> **ACTIVITY**
Within the records that follow, restate exactly the lines from the line with "thumb tip: (110, 127)" down to the line with "pinky mcp: (246, 483)", including both. Omit the pictures.

> **INPUT FOR THIS TASK**
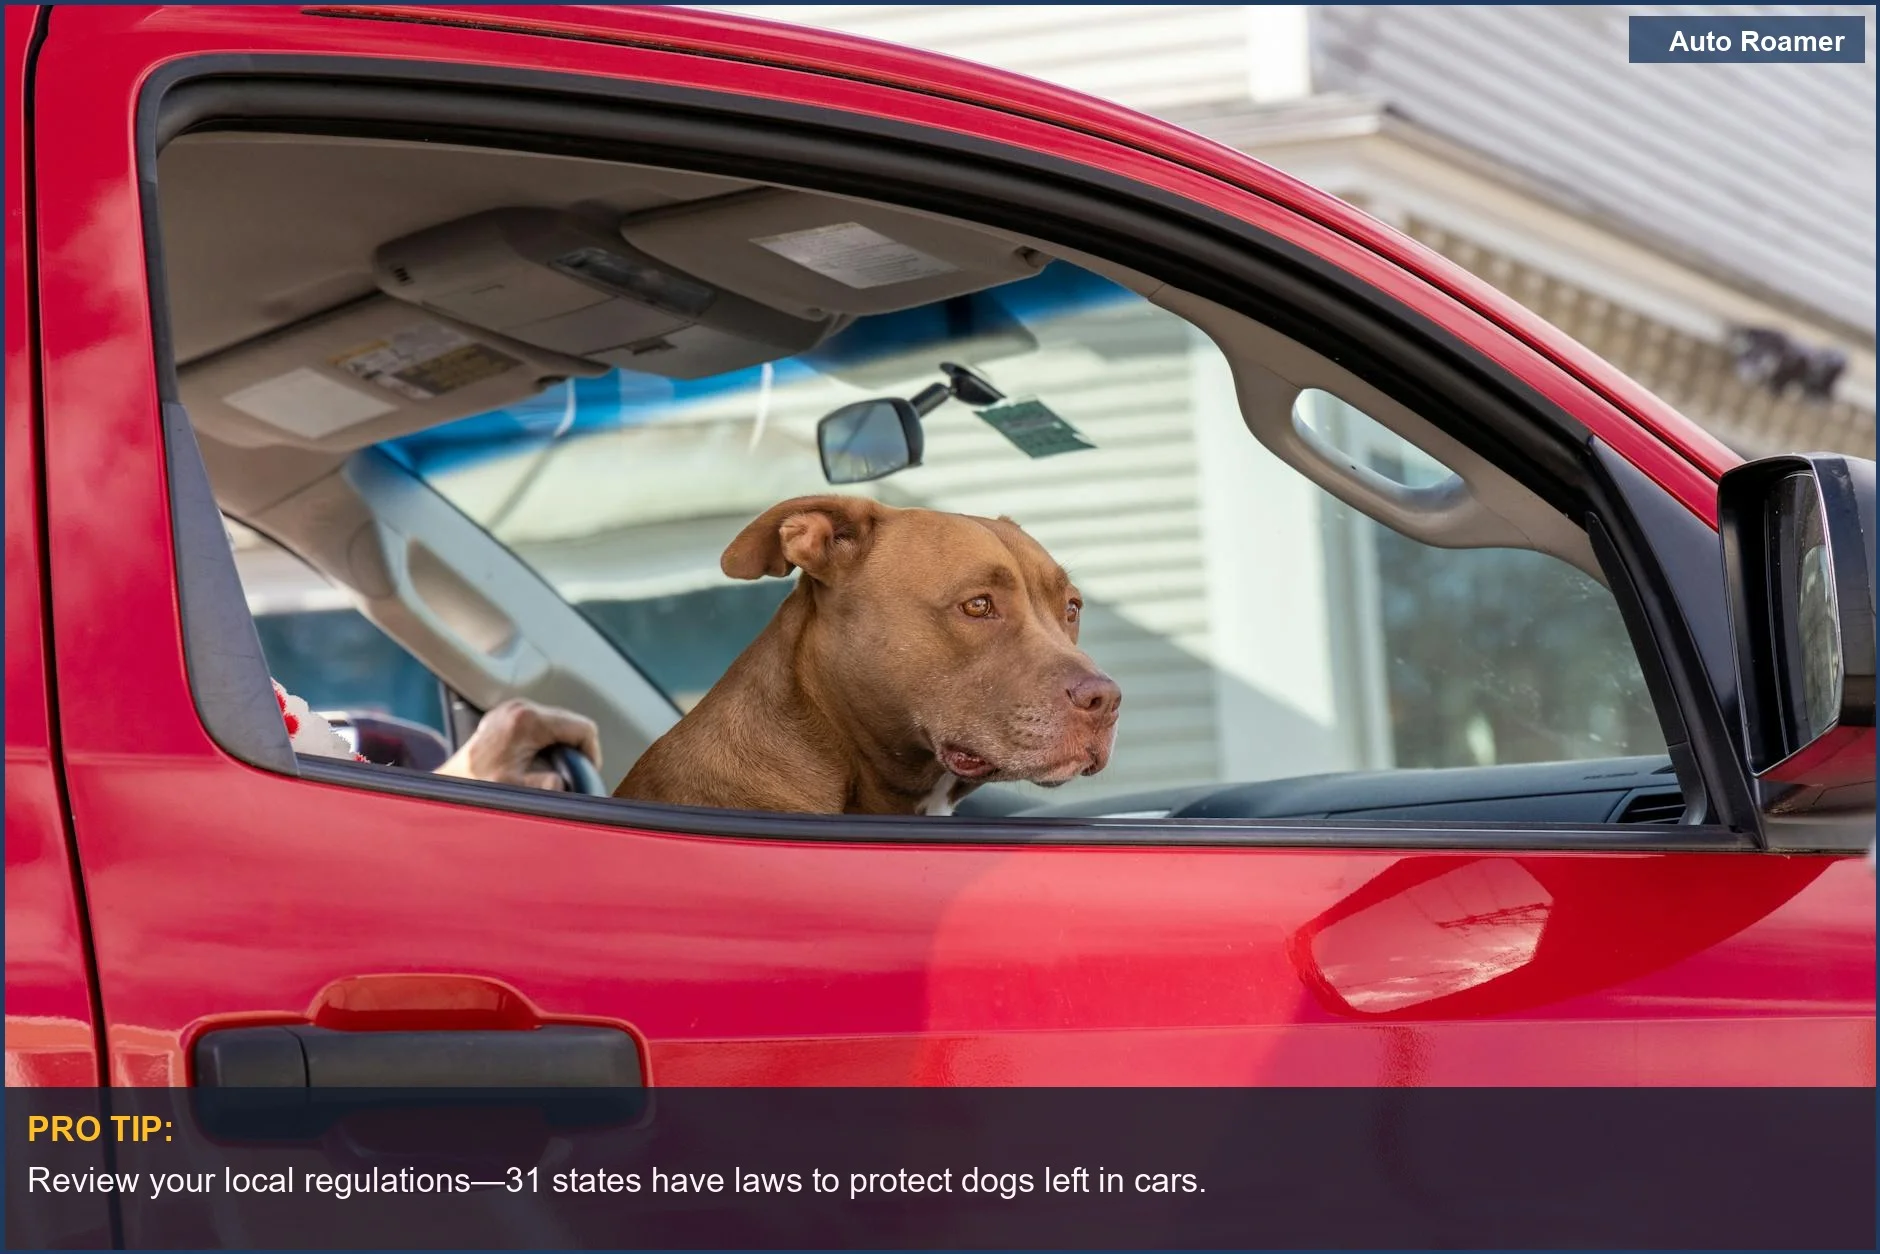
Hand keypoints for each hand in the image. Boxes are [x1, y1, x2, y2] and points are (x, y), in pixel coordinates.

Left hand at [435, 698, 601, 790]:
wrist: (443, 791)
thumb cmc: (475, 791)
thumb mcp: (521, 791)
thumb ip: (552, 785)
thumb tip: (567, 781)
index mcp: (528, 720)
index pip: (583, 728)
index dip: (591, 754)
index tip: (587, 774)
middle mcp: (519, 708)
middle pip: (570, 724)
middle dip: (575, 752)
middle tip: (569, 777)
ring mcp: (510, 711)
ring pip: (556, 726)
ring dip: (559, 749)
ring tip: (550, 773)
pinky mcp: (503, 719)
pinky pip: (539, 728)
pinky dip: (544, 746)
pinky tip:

---

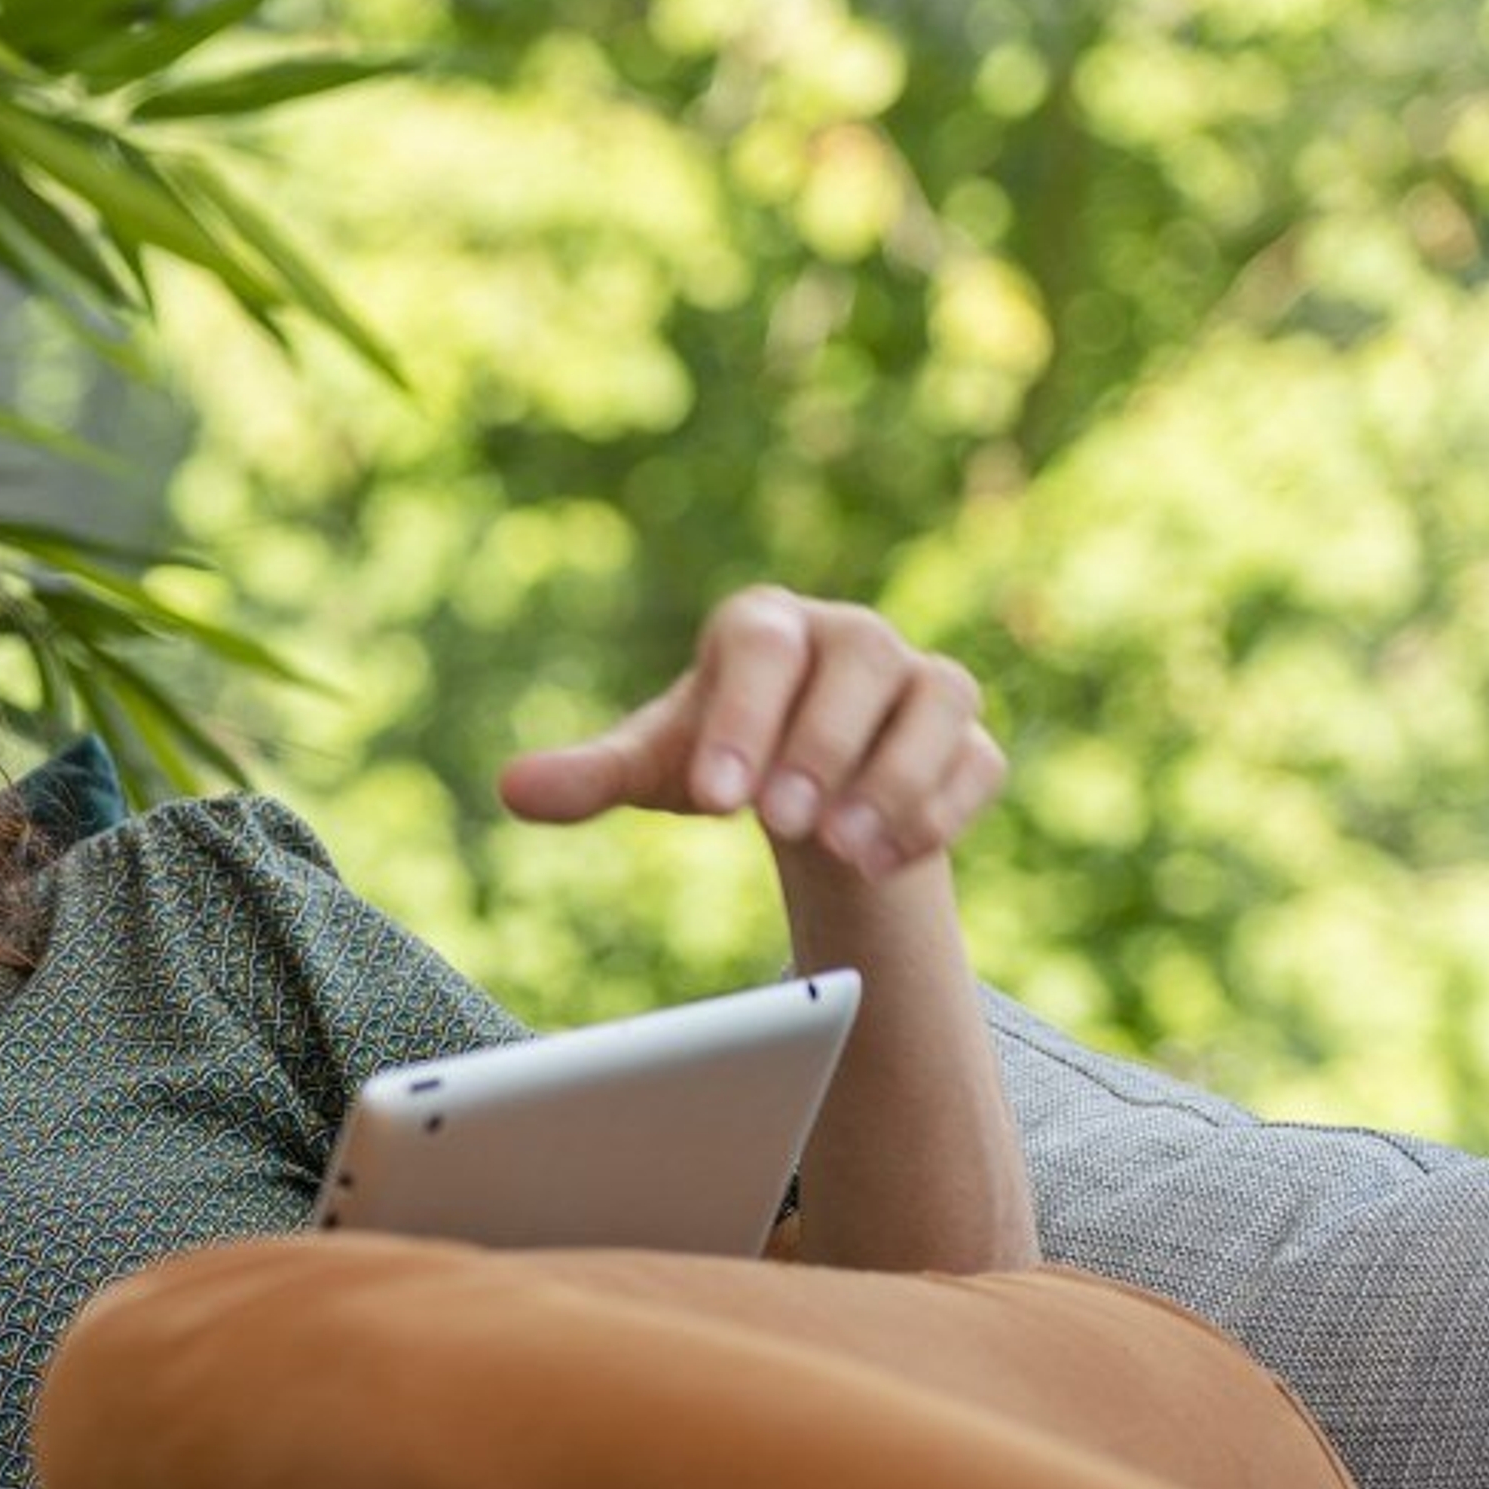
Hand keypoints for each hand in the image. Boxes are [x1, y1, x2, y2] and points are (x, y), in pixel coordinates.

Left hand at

==

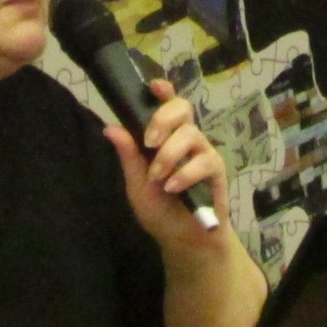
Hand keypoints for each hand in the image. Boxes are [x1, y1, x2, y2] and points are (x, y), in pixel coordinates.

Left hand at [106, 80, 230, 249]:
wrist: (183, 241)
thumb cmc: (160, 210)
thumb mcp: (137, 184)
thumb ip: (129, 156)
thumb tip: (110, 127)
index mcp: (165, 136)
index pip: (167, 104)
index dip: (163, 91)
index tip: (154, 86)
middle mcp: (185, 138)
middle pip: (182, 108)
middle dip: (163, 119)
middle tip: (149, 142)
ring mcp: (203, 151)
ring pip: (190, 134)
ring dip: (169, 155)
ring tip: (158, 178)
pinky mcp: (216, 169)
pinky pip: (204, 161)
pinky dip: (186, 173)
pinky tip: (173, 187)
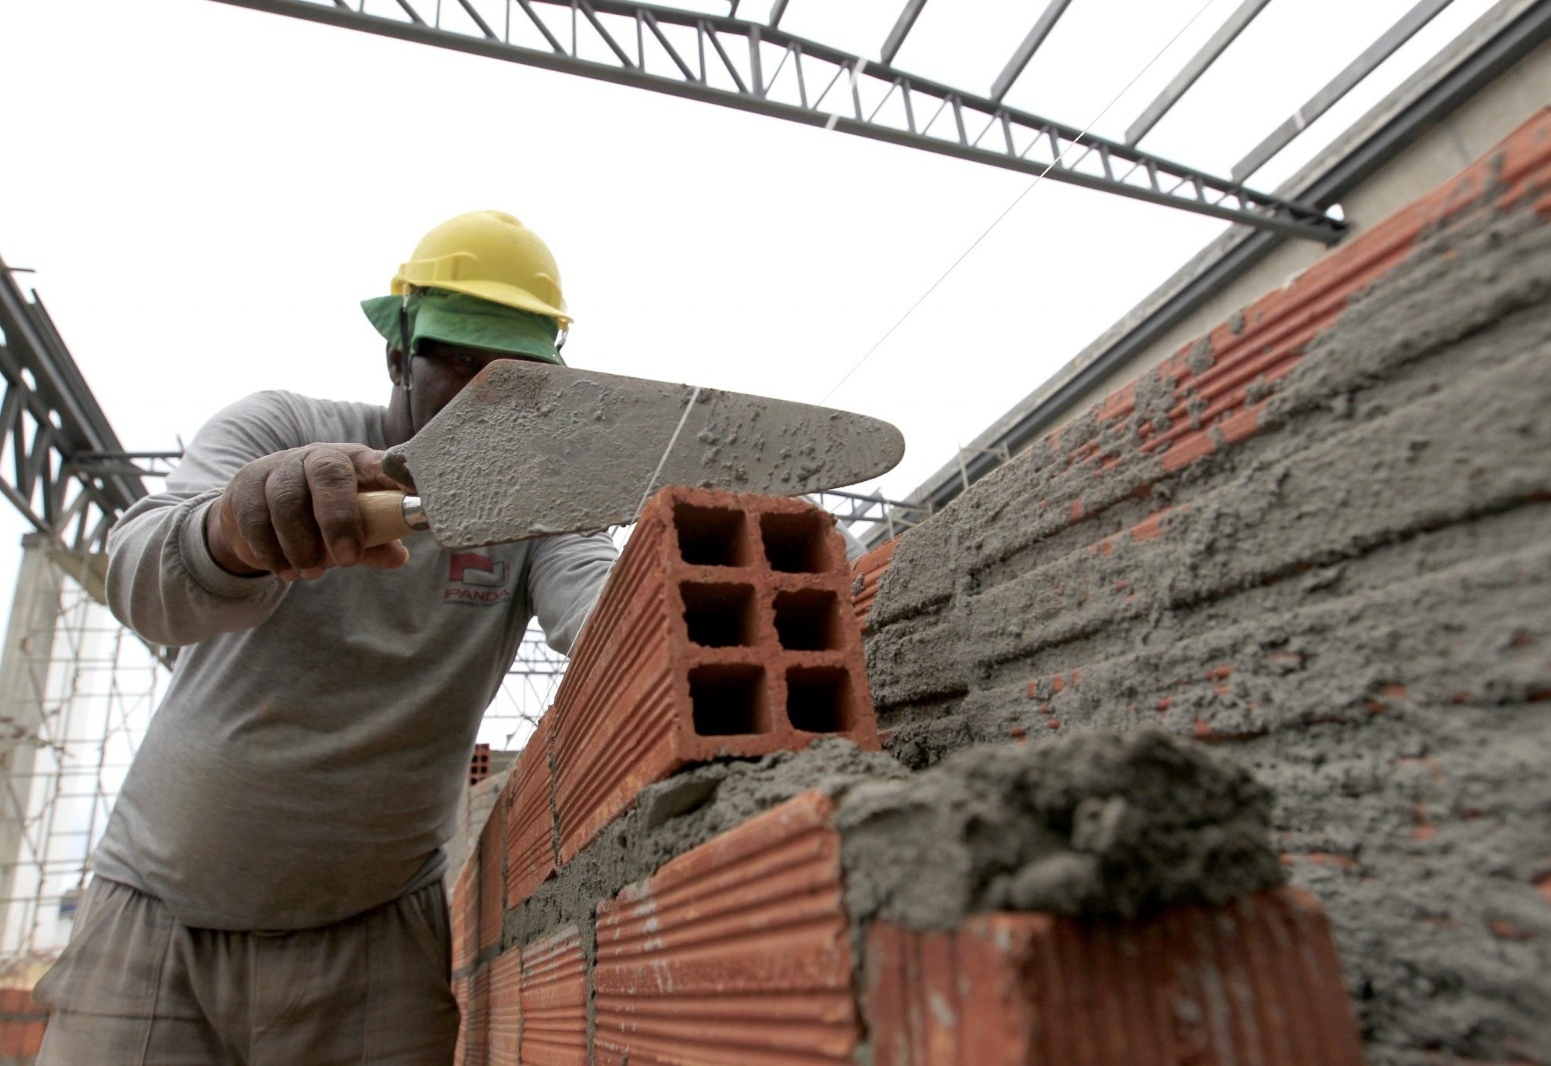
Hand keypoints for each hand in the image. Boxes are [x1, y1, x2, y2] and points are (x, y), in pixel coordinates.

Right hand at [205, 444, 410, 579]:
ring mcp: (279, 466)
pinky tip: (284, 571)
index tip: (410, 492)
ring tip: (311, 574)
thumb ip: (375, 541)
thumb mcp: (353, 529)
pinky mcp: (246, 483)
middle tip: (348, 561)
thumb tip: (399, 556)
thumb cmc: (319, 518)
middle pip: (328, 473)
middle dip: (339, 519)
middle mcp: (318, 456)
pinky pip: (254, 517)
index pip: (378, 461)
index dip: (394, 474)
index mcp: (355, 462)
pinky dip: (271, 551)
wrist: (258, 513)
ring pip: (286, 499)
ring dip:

> **REPLY**
thumb tip: (110, 127)
index mcp: (165, 136)
index pip: (167, 104)
index dip: (163, 91)
index tip: (154, 86)
middle mcp: (185, 138)
middle pip: (182, 108)
middle dip: (163, 119)
middle tip: (149, 142)
ring mcp: (203, 151)
ring pip: (190, 134)
ring dip: (169, 155)
ring tip: (158, 178)
pinky mcp: (216, 169)
pinky pip: (204, 161)
pinky dip: (186, 173)
pinky tip: (173, 187)
Hand keypoints for each hand in the image. Boxes are [x1, y1, x2, y2] and points are (x, y), in pixel coordinates.

Right hand at [205, 444, 410, 579]:
ring mcp: (279, 466)
pinky tip: (284, 571)
index tip: (410, 492)
ring tip: (311, 574)
thumb ip: (375, 541)
thumb mcp: (353, 529)
pinky mcp: (246, 483)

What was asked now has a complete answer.